PASSAGE TO READ
Cornerstones Helps Build New Co-op Housing for Artists on Alberta AvenueSixteen new affordable apartment suites for artists were officially opened June 30 with the help of a $2.4 million investment by the City of Edmonton and the Government of Alberta through the Cornerstones Affordable Housing Program.
The project was funded to help increase the supply of local affordable housing and help the City of Edmonton and the Alberta Avenue community in their joint efforts to revitalize the 118th Avenue area.
ArtsHab Alberta Avenue is the Cornerstones program's first affordable housing co-op for artists. It includes one-bedroom and studio suites as well as ground floor commercial space occupied by the Nina Haggerty Centre for the Arts. Partners in the ArtsHab Alberta Avenue project include the Arts Habitat Association, the Edmonton Inner-City Housing Society and the Artists Urban Village.
This building is an innovative concept where an artists’ co-operative manages the suites under a 50-year lease. The co-op reviews and approves applications from prospective members, who then pay membership fees and rent. Rents are set at no more than 85 per cent of average market rents as determined by the Canada Mortgage and Housing Corporation. Potential tenants can apply online at Arts Habitat Association.
Why fund arts-based housing?

SUPPLIED RECORDS
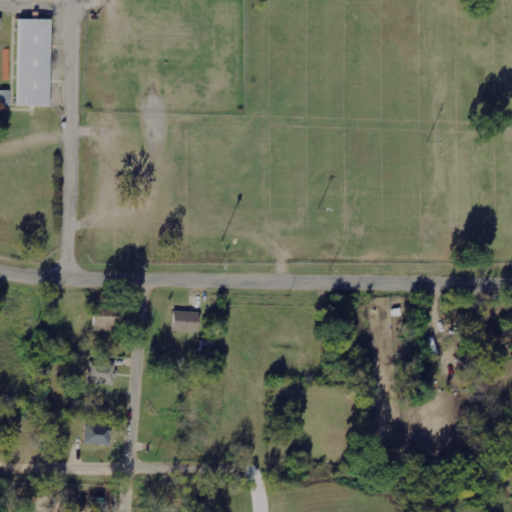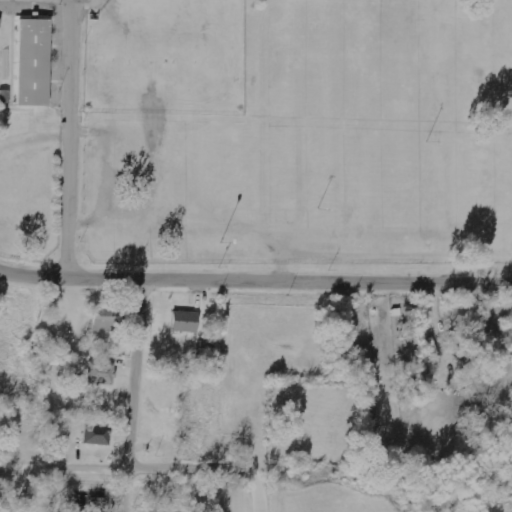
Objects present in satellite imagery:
building: (34, 62)
building: (32, 63)
park: (257, 130)
road: (68, 140)
road: (255, 280)
building: (105, 320)
building: (185, 321)
building: (101, 373)
road: (132, 395)
building: (97, 435)
road: (106, 469)
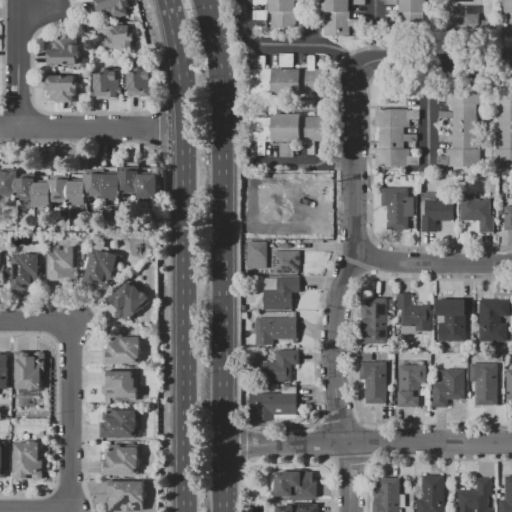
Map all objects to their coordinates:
road: (37, 5)
building: (111, 7)
building: (112, 7)
building: (464, 9)
building: (411, 11)
building: (281, 13)
building: (282, 13)
building: (334, 17)
building: (336, 17)
building: (412, 17)
building: (507, 17)
building: (509, 17)
building: (471, 22)
building: (468, 24)
building: (119, 37)
building: (120, 37)
road: (306, 45)
building: (62, 51)
building: (63, 52)
road: (435, 58)
road: (20, 63)
road: (180, 63)
building: (288, 79)
building: (284, 80)
building: (138, 82)
building: (140, 82)
building: (106, 83)
building: (106, 83)
building: (60, 87)
building: (62, 88)
road: (10, 125)
building: (503, 126)
road: (93, 127)
building: (460, 127)
building: (462, 127)
building: (504, 127)
building: (285, 128)
road: (176, 129)
building: (285, 130)
building: (396, 137)
building: (391, 139)
building: (78, 185)
building: (80, 188)
building: (396, 206)
building: (397, 207)
building: (278, 209)
building: (435, 211)
building: (437, 211)
building: (476, 211)
building: (284, 212)
building: (477, 212)
building: (313, 216)
building: (507, 217)
building: (508, 218)
road: (220, 255)
building: (255, 255)
building: (257, 256)
building: (285, 261)
building: (285, 262)
road: (435, 262)
building: (62, 264)
building: (63, 264)
building: (102, 268)
building: (1, 269)
building: (101, 269)
building: (2, 270)
building: (25, 270)
building: (25, 271)
road: (340, 287)
building: (279, 291)
building: (278, 292)
building: (127, 300)
building: (128, 301)
road: (45, 307)
building: (412, 312)
building: (413, 312)
building: (374, 319)
building: (451, 319)
building: (491, 319)
road: (37, 320)
road: (187, 320)
building: (373, 320)
building: (451, 320)
building: (493, 320)
building: (273, 329)
building: (275, 330)
road: (28, 334)
building: (122, 349)
building: (122, 350)
building: (278, 366)
building: (280, 366)
building: (28, 370)
building: (29, 370)
building: (3, 371)
building: (3, 371)
building: (373, 380)
building: (373, 381)
building: (484, 382)
building: (484, 383)
building: (411, 384)
building: (508, 384)
building: (119, 385)
building: (412, 385)
building: (509, 385)
building: (120, 386)
building: (448, 386)
building: (448, 386)
building: (273, 404)
building: (274, 405)
road: (82, 406)
road: (58, 414)
road: (73, 415)
building: (119, 422)
building: (118, 423)
road: (427, 443)
road: (281, 444)
building: (2, 457)
building: (26, 459)
building: (26, 460)
building: (121, 460)
building: (121, 460)
building: (2, 461)
building: (294, 483)
building: (295, 484)
building: (385, 494)
building: (430, 494)
building: (431, 494)
building: (387, 495)
building: (125, 496)
building: (476, 496)
building: (506, 496)
road: (28, 497)
building: (129, 497)
building: (474, 497)
building: (507, 497)
road: (48, 504)
building: (295, 507)
building: (298, 507)
road: (36, 511)
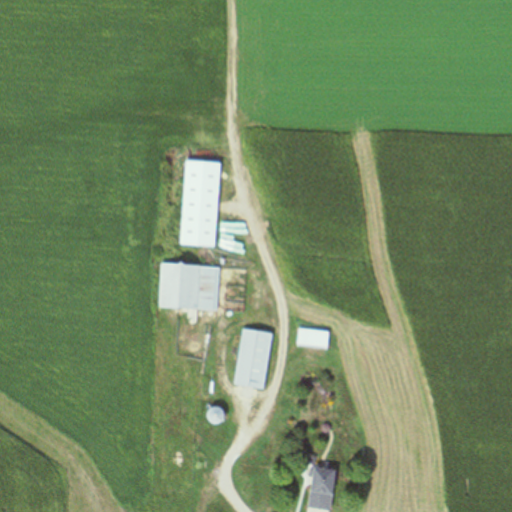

WHAT NEEDS TO BE DONE
Put this sentence from the article on co-op housing for artists into Spanish: "The co-op reviews and approves applications from prospective members, who then pay membership fees and rent."

EXERCISE ANSWER
La cooperativa revisa y aprueba las solicitudes de los posibles miembros, quienes luego pagan las cuotas de membresía y el alquiler.